If you have an iPhone, switch on ‘greyscale’ – it turns your screen colours to black and white, which makes your phone a lot less desirable. The first time
I did it, the amount of times I looked at my phone over the next few days was dramatically reduced. When I feel that my phone usage is starting to climb, I flip it into greyscale mode for a few days.
Take the news app off your phone: Try to consume less ‘news’. I did this a few years ago and it has transformed my stress levels. If you infuse your brain with images of war and the worst of humanity, your brain will start to think that is the norm, even if it isn’t. This will heighten your anxieties and stress you out. Choose to consume the news when, and if, you want to.
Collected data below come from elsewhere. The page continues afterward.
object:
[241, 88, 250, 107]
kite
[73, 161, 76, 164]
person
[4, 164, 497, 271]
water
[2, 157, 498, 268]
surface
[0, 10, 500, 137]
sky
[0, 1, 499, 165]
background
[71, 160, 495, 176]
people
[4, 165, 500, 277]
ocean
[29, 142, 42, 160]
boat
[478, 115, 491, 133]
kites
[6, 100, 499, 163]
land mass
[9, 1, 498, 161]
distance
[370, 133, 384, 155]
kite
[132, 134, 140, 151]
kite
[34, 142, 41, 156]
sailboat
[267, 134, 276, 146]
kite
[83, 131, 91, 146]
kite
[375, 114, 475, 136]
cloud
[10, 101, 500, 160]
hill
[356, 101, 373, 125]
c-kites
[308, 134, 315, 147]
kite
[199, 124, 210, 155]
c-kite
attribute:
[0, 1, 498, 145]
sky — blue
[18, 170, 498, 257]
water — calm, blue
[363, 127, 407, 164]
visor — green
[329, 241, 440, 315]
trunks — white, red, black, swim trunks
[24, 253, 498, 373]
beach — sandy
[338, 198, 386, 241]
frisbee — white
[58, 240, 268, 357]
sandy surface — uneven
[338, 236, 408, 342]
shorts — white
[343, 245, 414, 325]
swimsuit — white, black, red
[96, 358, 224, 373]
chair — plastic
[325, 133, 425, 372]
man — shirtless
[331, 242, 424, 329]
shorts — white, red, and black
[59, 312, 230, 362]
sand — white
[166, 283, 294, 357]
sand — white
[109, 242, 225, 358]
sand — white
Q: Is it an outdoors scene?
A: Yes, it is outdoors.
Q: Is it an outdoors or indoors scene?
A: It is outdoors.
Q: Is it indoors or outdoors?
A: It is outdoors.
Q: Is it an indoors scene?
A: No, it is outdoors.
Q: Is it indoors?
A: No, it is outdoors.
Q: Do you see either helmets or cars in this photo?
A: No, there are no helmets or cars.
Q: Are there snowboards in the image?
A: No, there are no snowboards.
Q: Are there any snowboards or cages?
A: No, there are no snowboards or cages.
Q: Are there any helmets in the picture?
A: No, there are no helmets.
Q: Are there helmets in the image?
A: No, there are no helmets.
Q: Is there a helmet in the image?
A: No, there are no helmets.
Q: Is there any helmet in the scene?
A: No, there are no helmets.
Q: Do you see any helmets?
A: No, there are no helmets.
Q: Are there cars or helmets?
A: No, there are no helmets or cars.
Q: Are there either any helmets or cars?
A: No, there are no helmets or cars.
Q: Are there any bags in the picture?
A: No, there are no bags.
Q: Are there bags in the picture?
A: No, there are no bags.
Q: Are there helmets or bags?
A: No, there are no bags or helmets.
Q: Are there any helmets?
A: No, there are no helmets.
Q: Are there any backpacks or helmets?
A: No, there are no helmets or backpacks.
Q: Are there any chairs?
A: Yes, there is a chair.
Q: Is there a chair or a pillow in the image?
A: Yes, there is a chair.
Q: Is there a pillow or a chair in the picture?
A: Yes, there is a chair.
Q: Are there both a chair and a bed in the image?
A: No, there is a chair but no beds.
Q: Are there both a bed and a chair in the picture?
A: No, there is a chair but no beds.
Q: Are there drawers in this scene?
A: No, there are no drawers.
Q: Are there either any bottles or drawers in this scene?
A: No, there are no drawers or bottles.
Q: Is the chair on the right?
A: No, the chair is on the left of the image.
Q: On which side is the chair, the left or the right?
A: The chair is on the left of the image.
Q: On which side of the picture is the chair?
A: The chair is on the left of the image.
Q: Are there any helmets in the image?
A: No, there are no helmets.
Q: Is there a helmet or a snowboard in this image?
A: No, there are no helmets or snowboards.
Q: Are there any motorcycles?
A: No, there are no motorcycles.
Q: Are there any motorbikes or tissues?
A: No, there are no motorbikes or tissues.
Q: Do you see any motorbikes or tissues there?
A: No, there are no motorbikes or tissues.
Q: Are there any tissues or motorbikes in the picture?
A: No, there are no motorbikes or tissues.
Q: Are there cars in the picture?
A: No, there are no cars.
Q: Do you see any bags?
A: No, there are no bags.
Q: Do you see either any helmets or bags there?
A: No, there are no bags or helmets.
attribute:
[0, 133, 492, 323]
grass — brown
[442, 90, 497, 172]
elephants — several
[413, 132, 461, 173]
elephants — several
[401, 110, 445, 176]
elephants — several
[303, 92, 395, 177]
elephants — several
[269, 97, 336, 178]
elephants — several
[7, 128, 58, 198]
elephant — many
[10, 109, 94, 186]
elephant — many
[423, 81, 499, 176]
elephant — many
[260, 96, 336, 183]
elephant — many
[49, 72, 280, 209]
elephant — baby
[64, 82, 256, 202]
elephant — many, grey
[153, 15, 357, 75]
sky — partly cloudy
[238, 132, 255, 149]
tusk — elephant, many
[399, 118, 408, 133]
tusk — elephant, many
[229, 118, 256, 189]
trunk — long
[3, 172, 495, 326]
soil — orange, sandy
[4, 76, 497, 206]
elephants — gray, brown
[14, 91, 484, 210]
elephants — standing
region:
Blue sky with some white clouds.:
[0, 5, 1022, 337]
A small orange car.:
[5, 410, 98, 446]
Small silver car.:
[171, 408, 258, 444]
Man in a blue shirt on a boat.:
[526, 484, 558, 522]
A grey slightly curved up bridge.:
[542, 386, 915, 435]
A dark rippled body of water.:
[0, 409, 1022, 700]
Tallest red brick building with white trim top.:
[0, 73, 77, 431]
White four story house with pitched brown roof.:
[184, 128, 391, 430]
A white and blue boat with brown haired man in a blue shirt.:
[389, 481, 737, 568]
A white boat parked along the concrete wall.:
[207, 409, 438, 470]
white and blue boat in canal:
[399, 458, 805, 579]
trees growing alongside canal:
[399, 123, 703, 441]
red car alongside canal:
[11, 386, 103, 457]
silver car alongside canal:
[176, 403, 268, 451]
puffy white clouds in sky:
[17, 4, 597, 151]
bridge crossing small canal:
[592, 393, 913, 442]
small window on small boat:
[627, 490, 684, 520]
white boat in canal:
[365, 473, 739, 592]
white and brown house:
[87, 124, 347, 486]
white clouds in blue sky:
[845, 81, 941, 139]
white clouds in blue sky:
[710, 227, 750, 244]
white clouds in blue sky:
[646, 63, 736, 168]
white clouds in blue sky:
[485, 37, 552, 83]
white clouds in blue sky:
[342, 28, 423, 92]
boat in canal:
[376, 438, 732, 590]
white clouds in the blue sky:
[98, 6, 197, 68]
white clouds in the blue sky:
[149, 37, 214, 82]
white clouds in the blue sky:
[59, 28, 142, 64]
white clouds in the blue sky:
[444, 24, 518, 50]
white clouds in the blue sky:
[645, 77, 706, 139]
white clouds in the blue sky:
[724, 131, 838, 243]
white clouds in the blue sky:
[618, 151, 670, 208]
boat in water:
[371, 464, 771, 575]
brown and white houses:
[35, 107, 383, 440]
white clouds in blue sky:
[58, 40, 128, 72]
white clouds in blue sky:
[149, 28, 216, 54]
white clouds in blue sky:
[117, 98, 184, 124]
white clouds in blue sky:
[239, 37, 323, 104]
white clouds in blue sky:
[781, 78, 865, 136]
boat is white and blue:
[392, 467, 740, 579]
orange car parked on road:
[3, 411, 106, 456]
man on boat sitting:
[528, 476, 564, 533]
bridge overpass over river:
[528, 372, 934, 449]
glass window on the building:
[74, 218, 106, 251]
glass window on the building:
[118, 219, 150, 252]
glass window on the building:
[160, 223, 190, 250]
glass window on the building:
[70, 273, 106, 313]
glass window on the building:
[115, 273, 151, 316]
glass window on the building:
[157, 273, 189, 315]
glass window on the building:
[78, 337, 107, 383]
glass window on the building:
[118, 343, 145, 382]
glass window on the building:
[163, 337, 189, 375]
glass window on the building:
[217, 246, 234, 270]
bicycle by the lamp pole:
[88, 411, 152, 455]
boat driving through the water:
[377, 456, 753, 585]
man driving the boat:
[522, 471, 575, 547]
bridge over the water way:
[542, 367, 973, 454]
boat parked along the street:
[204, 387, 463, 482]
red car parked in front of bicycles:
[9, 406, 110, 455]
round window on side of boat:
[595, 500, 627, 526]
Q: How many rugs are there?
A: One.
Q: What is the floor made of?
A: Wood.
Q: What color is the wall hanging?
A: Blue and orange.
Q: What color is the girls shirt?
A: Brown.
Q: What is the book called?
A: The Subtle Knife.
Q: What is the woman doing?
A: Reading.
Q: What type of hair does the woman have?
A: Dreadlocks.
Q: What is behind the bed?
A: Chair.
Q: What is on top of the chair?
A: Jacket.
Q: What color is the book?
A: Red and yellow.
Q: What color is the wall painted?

Track your usage: Until you track how much time you spend on your phone, you probably have no idea at all how much of your time is taken up with scrolling. My cousin recently used an app called Moment. Some days he thought he hadn’t really been on his phone all day, and the app told him he’d been on it for a solid three hours. He’d touched his phone about every seventeen minutes. The average user of that particular app spends 23 per cent of their waking lives on their phone!
Challenge a friend or partner to see who can use their phone the least: Track your usage on the Moment app to see who wins. This is surprisingly motivating. A friend of mine, Emily, does this with her partner. When she is tempted to pick up her phone in the evening she will often resist because she wants to ‘beat’ her partner. If motivation doesn’t work, ‘gamifying’ the situation can be remarkably effective!